-- GIVEN INFORMATION follows --
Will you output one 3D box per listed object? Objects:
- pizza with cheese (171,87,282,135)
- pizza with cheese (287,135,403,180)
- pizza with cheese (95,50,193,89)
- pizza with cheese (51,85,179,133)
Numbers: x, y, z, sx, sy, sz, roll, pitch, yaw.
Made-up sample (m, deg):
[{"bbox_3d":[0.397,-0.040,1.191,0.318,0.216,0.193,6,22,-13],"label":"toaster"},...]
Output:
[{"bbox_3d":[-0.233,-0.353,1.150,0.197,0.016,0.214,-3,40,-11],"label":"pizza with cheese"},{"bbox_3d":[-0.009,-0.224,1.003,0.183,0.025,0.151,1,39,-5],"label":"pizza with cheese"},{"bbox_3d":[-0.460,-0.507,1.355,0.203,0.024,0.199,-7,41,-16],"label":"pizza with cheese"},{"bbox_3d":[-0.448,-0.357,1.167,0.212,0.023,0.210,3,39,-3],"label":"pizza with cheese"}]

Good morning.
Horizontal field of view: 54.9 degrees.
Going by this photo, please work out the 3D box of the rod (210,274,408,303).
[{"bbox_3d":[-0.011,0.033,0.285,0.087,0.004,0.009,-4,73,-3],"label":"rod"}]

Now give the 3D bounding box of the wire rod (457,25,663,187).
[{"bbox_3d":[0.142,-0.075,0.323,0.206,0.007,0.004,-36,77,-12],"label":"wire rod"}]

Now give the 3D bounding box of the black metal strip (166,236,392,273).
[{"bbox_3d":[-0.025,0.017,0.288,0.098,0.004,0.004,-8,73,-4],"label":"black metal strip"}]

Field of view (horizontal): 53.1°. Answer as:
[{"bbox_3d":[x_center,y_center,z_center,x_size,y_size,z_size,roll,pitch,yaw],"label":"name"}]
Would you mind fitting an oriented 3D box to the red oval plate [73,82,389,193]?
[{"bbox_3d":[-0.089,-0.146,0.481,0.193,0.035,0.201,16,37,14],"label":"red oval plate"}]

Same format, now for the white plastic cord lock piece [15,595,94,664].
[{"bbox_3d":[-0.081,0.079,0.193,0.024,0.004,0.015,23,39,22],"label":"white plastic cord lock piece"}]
-- GIVEN INFORMATION concluded --
▸ **TASK DETAILS**: Each line above where the word "view" occurs should be returned in full.

▸ **WRITTEN RESPONSE**:
Horizontal field of view: 54.9 degrees.
Field of view (horizontal): 53.1°. Answer as:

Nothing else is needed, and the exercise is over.